::: Information :::

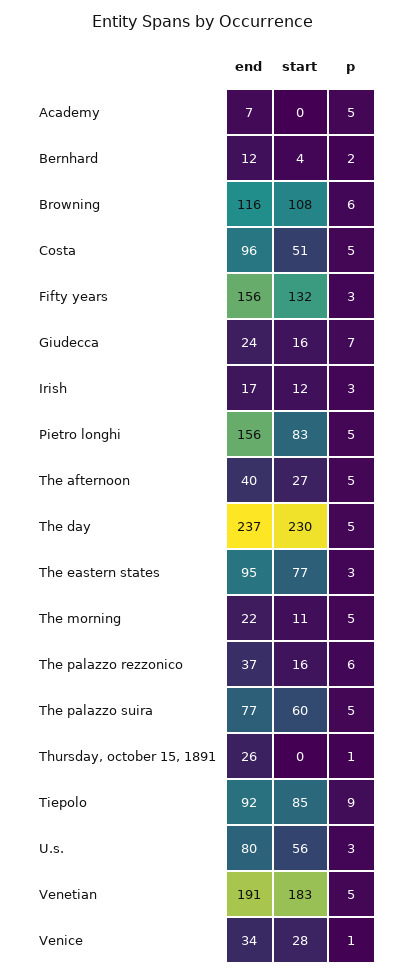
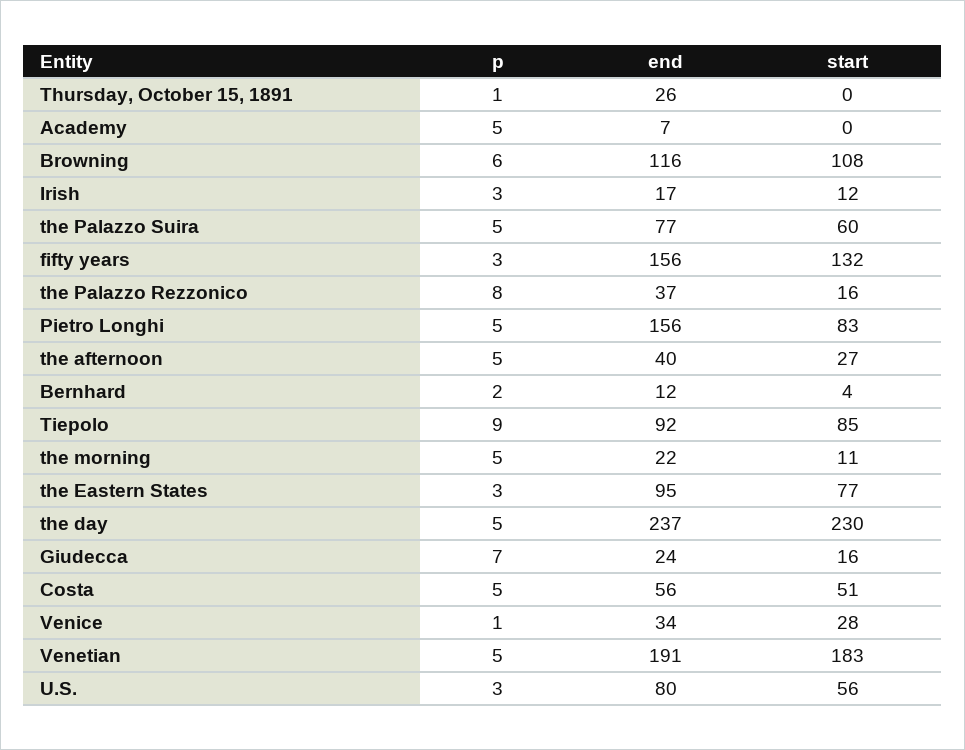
end, Costa: 96 -> 56
p, The palazzo rezzonico: 6 -> 8

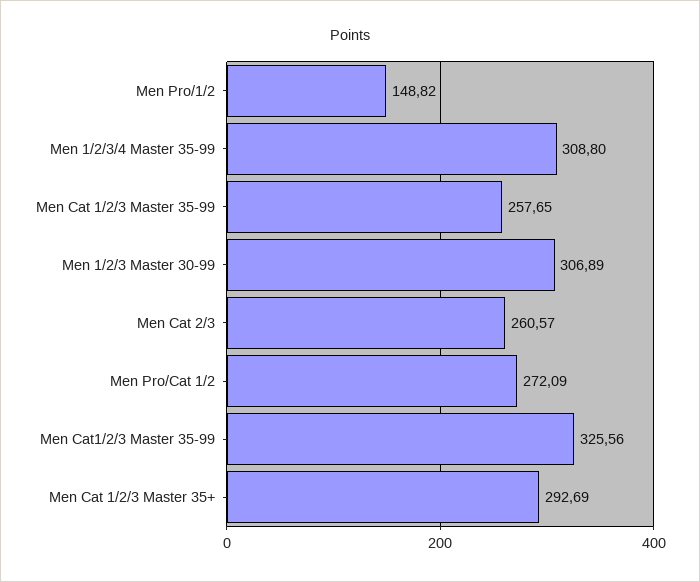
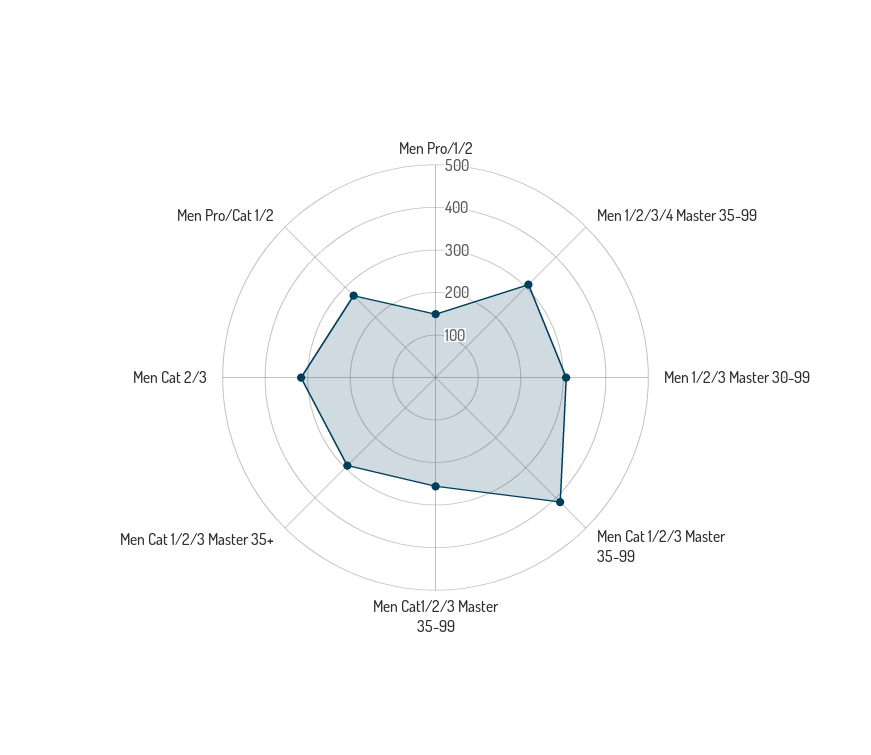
Men Cat 1/2/3 Master 35-99: 257.65 -> 420
Men Cat 2/3: 260.57 -> 320
Men Cat1/2/3 Master 35-99: 325.56 -> 260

:::

→ Exercise objective
Look above for the line containing "Men Cat 1/2/3 Master 35-99: 257.65 -> 420". Return it and each line after it exactly, through the last line, and nothing more.

→ Response
Men Cat 1/2/3 Master 35-99: 257.65 -> 420
Men Cat 2/3: 260.57 -> 320
Men Cat1/2/3 Master 35-99: 325.56 -> 260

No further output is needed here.